I have tried using trace operator and chain rule, but could not crack it. How should this derivative be approached?
The answer is
$$-X^{-T}ab^TX^{-T}$$
Best Answer
Let's use a colon to denote the trace/Frobenius product, i.e. $$A:B = {\rm Tr}(A^TB)$$ Use the Frobenius product to write the function.

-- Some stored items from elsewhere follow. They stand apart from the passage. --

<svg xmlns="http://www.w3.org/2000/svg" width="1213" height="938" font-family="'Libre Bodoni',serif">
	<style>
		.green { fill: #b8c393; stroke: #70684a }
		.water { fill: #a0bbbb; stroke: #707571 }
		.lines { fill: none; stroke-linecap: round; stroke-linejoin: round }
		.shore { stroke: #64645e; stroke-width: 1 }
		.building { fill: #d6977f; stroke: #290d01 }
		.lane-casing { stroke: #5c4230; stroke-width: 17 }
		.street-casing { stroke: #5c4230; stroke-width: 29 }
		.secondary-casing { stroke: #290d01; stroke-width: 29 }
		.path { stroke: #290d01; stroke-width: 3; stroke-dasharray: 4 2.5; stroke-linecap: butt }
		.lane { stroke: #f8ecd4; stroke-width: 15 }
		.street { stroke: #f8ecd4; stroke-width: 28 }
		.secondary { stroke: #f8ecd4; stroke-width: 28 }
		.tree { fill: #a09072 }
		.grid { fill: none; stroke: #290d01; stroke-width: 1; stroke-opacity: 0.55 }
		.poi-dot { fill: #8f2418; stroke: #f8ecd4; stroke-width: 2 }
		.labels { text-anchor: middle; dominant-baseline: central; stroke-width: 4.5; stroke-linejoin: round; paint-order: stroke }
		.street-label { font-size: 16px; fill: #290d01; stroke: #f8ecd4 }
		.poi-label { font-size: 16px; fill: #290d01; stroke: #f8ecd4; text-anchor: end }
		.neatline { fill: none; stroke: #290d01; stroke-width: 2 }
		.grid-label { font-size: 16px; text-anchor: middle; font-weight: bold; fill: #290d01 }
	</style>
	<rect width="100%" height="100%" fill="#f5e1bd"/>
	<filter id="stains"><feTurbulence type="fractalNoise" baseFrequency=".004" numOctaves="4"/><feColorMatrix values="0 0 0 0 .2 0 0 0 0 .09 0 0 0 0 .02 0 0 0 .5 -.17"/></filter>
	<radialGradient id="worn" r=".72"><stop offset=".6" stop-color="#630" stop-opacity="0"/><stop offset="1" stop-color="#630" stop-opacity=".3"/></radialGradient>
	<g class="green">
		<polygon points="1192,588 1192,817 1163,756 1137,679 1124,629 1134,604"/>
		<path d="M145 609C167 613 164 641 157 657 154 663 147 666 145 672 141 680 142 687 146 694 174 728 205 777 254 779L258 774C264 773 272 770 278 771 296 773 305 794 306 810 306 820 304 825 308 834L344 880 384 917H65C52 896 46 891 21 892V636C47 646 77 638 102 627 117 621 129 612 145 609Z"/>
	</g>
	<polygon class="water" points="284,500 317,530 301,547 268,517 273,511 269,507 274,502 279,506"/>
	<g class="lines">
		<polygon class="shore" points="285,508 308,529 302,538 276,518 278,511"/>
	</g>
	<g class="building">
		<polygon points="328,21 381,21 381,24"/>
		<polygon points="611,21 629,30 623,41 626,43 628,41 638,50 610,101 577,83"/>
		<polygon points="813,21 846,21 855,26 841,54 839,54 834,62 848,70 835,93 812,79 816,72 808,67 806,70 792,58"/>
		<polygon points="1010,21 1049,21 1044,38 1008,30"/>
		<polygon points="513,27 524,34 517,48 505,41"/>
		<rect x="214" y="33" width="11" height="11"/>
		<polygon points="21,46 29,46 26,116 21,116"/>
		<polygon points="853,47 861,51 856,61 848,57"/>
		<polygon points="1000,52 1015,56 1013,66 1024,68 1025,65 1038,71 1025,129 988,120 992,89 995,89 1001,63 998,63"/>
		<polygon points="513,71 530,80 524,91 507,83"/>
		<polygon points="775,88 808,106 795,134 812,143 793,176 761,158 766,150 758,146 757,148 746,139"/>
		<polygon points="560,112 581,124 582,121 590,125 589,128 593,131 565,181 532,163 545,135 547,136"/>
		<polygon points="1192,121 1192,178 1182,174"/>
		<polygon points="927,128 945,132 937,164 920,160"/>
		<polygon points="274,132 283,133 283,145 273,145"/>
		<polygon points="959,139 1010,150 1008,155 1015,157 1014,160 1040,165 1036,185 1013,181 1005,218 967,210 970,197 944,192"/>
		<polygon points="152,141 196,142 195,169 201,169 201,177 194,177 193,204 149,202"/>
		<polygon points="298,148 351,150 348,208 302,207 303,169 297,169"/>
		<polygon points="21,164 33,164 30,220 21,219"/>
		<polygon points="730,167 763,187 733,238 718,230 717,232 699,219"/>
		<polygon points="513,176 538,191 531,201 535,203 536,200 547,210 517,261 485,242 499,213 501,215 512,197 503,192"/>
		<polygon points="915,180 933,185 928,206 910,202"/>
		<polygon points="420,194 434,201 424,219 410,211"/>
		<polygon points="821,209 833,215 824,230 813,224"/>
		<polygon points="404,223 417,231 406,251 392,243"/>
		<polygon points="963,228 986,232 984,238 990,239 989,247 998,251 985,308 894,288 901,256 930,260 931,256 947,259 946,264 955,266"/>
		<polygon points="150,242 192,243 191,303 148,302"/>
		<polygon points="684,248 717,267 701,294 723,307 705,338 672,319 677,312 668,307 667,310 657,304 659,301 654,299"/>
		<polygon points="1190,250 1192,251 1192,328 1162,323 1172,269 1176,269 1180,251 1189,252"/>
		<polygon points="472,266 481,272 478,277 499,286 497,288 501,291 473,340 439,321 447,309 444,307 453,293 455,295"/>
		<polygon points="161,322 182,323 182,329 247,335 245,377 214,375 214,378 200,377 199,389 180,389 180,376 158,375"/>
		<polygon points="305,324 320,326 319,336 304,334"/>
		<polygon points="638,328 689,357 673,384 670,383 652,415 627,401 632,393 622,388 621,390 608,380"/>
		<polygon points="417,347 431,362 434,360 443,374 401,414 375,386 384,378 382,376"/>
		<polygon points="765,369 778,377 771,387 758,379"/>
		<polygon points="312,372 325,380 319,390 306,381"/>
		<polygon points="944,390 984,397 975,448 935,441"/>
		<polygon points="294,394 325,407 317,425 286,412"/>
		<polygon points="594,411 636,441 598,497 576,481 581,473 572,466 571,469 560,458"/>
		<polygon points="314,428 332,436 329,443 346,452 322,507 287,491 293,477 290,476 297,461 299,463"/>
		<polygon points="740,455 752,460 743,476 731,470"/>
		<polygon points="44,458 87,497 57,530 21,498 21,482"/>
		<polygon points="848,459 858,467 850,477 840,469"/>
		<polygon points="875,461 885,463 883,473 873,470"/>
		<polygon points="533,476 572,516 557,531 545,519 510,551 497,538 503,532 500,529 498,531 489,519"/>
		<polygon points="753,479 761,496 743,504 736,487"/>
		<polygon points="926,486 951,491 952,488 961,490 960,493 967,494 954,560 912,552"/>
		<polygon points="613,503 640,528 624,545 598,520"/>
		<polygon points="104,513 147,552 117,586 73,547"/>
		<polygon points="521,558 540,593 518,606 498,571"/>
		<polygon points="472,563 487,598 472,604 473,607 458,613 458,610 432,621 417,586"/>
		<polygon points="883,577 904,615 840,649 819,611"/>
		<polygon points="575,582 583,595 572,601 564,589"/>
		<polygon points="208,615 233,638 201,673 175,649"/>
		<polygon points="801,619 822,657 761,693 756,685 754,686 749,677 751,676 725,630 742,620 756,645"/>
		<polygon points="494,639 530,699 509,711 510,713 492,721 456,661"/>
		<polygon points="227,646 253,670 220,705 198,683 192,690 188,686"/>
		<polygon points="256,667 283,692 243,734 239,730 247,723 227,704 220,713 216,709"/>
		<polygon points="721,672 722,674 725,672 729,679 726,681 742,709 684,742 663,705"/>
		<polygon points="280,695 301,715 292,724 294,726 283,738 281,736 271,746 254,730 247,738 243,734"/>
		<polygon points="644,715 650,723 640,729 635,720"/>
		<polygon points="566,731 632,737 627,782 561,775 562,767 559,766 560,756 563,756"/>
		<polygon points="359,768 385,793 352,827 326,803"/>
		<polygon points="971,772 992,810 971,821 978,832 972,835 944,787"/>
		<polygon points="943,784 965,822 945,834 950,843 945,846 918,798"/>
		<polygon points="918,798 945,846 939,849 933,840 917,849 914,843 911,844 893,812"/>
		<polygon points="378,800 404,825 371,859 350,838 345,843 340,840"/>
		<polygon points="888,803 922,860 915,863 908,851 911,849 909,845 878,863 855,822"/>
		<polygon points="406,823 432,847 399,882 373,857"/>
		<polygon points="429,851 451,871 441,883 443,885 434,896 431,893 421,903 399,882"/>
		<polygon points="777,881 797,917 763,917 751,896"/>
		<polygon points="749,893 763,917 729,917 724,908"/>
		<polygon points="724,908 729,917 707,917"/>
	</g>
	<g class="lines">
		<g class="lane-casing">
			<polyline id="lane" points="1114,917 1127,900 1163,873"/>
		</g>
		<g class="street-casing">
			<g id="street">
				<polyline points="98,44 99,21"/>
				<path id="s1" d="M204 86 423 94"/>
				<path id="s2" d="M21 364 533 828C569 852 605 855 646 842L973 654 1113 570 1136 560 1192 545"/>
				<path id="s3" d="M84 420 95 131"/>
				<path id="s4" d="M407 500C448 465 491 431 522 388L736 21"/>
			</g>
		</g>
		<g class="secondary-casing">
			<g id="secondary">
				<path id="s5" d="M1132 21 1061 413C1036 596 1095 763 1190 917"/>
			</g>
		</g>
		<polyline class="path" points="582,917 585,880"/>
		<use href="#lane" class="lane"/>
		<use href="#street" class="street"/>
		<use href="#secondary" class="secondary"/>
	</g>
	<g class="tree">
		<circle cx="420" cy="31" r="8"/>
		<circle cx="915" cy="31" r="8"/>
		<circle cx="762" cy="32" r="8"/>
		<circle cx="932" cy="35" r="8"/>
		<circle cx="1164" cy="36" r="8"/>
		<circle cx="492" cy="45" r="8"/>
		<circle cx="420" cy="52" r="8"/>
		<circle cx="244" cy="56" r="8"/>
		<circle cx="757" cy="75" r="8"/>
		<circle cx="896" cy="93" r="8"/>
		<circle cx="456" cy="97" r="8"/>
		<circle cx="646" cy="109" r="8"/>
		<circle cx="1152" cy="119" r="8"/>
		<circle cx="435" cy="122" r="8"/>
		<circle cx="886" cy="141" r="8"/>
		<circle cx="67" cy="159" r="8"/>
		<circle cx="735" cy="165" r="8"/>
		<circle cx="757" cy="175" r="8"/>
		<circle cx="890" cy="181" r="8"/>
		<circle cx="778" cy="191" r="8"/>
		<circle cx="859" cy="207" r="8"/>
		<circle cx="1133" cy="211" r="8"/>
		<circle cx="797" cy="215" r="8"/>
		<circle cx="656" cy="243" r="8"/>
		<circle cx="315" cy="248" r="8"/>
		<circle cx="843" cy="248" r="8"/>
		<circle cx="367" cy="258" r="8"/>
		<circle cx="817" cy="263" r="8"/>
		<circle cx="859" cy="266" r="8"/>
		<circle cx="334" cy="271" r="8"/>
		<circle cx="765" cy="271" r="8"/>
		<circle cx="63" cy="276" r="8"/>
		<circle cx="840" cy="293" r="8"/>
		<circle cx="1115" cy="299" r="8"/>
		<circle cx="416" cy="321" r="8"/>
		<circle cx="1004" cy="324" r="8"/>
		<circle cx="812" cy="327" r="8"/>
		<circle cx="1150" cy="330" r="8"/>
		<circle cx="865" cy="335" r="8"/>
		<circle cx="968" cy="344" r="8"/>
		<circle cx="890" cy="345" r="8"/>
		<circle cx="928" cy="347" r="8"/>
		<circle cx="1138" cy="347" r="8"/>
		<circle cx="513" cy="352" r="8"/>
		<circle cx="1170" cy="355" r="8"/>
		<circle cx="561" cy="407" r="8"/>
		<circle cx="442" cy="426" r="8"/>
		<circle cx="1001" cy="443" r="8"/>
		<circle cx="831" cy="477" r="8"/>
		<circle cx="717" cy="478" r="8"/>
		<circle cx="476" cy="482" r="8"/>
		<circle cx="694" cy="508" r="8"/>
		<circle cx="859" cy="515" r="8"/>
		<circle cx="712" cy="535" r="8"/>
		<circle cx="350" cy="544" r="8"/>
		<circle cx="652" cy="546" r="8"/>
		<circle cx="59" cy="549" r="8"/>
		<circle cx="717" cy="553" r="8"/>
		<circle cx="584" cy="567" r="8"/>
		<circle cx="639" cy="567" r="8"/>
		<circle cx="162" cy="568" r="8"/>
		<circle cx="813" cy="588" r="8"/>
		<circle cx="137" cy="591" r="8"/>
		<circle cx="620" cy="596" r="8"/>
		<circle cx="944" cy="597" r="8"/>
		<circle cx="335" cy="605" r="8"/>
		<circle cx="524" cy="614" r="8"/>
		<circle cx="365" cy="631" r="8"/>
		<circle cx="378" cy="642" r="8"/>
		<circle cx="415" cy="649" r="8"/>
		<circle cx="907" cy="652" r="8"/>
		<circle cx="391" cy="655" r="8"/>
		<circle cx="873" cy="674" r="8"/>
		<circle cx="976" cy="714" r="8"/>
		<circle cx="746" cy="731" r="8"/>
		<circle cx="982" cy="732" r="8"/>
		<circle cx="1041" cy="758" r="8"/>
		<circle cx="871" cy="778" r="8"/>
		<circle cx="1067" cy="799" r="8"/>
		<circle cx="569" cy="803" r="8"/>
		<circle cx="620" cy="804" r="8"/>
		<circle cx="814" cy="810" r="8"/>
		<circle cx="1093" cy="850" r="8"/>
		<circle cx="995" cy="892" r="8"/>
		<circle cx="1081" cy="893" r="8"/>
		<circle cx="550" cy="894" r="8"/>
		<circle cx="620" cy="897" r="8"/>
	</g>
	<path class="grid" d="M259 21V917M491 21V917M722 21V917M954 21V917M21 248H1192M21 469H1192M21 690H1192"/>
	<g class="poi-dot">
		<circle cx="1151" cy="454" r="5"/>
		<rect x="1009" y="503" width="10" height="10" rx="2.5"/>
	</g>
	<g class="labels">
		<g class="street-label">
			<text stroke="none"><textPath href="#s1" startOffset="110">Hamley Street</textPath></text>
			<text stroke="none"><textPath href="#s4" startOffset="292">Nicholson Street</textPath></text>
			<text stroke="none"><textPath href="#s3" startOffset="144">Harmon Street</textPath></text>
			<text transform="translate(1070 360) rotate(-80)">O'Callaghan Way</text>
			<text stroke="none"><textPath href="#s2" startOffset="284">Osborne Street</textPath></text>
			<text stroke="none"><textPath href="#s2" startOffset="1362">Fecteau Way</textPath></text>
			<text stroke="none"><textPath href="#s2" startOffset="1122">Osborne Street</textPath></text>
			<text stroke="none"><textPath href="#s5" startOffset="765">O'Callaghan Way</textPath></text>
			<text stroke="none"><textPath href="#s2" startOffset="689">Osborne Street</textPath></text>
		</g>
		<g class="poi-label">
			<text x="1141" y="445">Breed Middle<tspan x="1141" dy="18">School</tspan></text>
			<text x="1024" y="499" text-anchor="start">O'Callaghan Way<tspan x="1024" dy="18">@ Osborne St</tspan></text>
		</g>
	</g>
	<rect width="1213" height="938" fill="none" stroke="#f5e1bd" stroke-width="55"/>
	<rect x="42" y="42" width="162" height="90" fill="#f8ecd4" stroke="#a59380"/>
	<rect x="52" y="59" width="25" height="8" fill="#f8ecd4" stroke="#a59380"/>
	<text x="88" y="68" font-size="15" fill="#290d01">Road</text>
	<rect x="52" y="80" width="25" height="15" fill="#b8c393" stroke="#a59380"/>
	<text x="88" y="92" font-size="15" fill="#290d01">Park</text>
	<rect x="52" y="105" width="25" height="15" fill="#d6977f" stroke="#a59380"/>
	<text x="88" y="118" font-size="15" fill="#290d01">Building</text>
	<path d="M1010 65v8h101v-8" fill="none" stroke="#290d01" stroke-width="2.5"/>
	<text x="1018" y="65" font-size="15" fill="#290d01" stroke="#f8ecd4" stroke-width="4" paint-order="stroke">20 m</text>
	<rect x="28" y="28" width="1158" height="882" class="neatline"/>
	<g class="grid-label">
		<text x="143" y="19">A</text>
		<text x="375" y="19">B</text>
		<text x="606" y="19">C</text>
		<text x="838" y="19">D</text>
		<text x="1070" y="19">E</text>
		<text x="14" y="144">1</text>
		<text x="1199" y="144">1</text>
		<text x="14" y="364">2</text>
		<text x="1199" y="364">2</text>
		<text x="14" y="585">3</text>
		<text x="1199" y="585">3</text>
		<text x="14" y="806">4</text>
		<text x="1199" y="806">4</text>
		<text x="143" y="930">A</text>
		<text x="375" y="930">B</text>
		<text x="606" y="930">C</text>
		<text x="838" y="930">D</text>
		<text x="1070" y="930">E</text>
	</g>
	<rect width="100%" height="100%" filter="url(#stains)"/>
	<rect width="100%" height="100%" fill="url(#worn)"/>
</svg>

Then find its differential and gradient. $$\eqalign{ \phi &= a^TX^{-1}b = a:X^{-1}b \cr &= ab^T:X^{-1} \cr d\phi &= ab^T:dX^{-1} = ab^T:(-X^{-1}\,dX\,X^{-1}) \cr &= -X^{-T}ab^TX^{-T}:dX \cr \frac{\partial \phi}{\partial X} &= -X^{-T}ab^TX^{-T} \cr }$$ NB:
The cyclic property of the trace allows terms in a Frobenius product to be rearranged, e.g. $$\eqalign{ A:BC &= B^TA:C = AC^T:B }$$ The differential of $X^{-1}$ is obtained from the differential of its defining property. $$\eqalign{ I &= X^{-1}X \cr dI &= dX^{-1}X+X^{-1}dX \cr 0 &= dX^{-1}+X^{-1}dX\,X^{-1} \cr dX^{-1} &= -X^{-1}dX\,X^{-1} \cr }$$